■ **About this exercise**:
From the data, return each line holding the word "patients".

■ **Stored items**:
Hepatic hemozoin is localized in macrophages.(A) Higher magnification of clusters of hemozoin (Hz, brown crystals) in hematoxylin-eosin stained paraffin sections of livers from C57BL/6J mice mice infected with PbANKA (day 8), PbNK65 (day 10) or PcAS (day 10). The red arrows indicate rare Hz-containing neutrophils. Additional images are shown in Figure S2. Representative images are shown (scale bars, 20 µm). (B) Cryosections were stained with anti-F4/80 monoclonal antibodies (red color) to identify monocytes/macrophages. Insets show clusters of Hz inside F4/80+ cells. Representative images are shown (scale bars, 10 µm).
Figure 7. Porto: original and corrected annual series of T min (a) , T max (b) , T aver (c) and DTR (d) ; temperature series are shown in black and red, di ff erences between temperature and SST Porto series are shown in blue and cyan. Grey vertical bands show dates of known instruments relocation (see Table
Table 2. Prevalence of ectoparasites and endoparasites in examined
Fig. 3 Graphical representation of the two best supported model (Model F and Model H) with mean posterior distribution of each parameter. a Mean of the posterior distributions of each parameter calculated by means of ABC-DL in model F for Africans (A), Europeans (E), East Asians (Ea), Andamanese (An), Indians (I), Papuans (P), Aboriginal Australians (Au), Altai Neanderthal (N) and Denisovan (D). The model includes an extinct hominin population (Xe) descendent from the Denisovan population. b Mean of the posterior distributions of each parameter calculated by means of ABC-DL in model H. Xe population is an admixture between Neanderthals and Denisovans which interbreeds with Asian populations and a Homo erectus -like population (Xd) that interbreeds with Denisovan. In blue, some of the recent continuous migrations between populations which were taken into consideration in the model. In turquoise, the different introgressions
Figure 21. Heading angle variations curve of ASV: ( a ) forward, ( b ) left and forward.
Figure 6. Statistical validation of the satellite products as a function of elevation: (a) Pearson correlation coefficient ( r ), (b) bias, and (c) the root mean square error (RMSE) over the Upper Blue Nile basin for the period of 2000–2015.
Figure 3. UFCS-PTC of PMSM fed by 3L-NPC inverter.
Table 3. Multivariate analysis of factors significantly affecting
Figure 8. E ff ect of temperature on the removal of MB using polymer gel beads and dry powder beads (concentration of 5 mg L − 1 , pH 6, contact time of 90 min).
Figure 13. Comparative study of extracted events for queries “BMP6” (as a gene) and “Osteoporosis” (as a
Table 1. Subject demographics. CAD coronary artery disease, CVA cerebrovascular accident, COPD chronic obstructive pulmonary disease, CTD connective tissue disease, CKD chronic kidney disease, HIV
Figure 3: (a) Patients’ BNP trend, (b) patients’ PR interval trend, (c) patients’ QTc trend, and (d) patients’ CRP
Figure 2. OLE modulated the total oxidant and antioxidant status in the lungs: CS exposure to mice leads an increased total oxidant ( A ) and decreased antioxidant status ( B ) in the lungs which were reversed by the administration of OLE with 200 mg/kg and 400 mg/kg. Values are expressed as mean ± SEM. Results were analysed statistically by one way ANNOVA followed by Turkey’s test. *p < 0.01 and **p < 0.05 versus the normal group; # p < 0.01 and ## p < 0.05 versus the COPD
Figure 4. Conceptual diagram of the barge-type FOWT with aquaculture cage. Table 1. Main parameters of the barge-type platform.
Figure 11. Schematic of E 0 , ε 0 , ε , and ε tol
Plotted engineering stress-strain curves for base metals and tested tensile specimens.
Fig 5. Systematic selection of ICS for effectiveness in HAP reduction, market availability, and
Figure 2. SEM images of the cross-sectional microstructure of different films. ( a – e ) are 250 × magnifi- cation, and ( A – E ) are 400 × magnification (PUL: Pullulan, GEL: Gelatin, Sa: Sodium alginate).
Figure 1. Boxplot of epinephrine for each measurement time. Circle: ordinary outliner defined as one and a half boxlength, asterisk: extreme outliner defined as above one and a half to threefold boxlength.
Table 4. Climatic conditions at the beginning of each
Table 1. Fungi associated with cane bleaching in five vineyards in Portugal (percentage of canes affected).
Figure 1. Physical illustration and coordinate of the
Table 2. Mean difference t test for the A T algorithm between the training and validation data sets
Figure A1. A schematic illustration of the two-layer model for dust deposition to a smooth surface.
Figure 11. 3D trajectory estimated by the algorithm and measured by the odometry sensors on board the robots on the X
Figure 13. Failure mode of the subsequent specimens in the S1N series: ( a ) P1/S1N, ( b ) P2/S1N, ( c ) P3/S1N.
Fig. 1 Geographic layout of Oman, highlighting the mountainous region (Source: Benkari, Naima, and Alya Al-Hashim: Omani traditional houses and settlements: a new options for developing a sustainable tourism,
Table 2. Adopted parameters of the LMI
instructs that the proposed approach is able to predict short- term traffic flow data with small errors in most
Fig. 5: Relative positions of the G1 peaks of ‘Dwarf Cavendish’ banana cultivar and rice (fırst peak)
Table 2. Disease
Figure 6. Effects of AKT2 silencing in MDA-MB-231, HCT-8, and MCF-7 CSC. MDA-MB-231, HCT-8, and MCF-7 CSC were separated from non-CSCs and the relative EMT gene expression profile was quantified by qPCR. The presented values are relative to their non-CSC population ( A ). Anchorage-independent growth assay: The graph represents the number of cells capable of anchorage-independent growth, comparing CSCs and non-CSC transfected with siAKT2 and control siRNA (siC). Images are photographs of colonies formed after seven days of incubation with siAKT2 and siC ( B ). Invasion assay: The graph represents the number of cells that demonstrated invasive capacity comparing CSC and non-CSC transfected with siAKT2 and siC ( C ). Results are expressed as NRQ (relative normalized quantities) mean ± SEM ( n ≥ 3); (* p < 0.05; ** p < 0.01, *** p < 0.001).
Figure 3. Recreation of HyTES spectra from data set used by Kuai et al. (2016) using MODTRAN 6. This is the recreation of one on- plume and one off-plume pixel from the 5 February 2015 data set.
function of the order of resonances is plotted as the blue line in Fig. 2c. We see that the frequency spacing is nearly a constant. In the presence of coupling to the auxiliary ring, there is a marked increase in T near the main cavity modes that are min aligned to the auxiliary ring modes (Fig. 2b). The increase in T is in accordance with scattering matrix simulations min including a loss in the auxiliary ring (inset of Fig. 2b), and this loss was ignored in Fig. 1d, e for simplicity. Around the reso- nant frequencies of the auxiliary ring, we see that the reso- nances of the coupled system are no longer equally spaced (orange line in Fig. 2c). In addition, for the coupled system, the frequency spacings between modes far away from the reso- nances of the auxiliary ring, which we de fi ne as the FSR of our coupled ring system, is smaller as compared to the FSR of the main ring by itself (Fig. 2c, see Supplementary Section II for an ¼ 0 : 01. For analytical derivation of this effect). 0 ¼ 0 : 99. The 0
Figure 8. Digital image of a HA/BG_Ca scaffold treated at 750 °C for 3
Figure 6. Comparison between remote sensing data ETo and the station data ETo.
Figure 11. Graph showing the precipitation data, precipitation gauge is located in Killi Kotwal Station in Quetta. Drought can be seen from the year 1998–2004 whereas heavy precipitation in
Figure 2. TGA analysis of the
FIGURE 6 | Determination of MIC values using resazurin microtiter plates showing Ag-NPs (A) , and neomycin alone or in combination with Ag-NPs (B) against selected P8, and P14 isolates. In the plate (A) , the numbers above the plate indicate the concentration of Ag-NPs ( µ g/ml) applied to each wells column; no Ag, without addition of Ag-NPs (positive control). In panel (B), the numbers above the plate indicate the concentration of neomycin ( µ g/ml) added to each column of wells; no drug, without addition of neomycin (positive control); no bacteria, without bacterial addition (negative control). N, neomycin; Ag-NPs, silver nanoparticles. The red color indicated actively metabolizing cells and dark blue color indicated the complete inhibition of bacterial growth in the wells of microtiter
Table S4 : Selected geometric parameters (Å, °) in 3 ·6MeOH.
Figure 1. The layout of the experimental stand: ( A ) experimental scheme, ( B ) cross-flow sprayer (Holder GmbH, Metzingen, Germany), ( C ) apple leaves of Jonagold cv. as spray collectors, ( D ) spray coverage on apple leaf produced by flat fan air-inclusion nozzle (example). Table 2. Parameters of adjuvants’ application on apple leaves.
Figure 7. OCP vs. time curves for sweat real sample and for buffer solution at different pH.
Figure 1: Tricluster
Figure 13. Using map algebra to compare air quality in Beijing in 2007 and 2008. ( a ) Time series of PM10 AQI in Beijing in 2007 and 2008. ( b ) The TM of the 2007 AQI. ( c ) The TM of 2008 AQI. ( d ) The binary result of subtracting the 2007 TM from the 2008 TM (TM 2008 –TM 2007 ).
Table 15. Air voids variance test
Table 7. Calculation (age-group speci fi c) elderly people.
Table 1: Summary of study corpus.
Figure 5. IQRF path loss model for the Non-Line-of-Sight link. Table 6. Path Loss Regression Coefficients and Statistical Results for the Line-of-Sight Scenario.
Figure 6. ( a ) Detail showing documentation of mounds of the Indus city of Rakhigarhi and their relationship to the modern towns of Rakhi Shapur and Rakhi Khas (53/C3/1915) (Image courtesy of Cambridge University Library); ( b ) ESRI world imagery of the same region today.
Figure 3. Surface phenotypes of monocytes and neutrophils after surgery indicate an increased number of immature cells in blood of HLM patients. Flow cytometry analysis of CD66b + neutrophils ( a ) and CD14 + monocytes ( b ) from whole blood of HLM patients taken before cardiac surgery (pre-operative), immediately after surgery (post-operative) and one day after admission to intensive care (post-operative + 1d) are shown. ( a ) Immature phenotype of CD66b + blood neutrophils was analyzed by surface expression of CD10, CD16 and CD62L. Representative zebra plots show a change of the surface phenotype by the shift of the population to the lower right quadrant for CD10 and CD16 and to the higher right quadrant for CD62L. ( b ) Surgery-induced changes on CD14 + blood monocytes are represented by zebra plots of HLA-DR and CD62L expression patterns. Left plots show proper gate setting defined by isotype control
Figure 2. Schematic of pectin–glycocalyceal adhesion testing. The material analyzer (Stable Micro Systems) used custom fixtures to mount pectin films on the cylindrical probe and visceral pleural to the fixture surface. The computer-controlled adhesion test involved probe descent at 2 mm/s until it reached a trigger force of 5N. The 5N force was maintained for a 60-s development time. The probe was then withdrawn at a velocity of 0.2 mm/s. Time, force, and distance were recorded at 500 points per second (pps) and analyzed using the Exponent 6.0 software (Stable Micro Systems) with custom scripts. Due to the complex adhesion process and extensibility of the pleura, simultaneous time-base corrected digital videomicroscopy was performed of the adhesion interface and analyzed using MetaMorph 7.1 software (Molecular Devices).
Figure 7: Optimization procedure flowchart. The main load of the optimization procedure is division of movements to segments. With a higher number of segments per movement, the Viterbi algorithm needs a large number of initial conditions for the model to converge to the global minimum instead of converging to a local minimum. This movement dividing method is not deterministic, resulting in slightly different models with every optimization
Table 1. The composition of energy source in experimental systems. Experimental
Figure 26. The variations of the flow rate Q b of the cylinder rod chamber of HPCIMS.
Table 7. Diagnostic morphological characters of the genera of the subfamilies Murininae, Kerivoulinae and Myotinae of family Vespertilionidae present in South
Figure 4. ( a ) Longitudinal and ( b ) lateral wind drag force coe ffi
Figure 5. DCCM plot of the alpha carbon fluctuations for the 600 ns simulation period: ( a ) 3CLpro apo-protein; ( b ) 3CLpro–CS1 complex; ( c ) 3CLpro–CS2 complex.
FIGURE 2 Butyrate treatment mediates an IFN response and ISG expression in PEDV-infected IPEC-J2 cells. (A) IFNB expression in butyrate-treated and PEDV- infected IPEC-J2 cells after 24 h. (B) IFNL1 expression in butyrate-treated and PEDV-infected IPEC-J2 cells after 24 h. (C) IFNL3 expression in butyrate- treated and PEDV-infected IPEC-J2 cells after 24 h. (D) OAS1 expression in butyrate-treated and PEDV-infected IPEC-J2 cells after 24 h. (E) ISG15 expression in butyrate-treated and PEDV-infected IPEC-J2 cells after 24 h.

■ **Solved exercise**:
Figure 3: (a) Patients’ BNP trend, (b) patients’ PR interval trend, (c) patients’ QTc trend, and (d) patients’ CRP
Figure 3. Surface phenotypes of monocytes and neutrophils after surgery indicate an increased number of immature cells in blood of HLM patients. Flow cytometry analysis of CD66b + neutrophils ( a ) and CD14 + monocytes ( b ) from whole blood of HLM patients taken before cardiac surgery (pre-operative), immediately after surgery (post-operative) and one day after admission to intensive care (post-operative + 1d) are shown. ( a ) Immature phenotype of CD66b + blood neutrophils was analyzed by surface expression of CD10, CD16 and CD62L. Representative zebra plots show a change of the surface phenotype by the shift of the population to the lower right quadrant for CD10 and CD16 and to the higher right quadrant for CD62L. ( b ) Surgery-induced changes on CD14 + blood monocytes are represented by zebra plots of HLA-DR and CD62L expression patterns. Left plots show proper gate setting defined by isotype control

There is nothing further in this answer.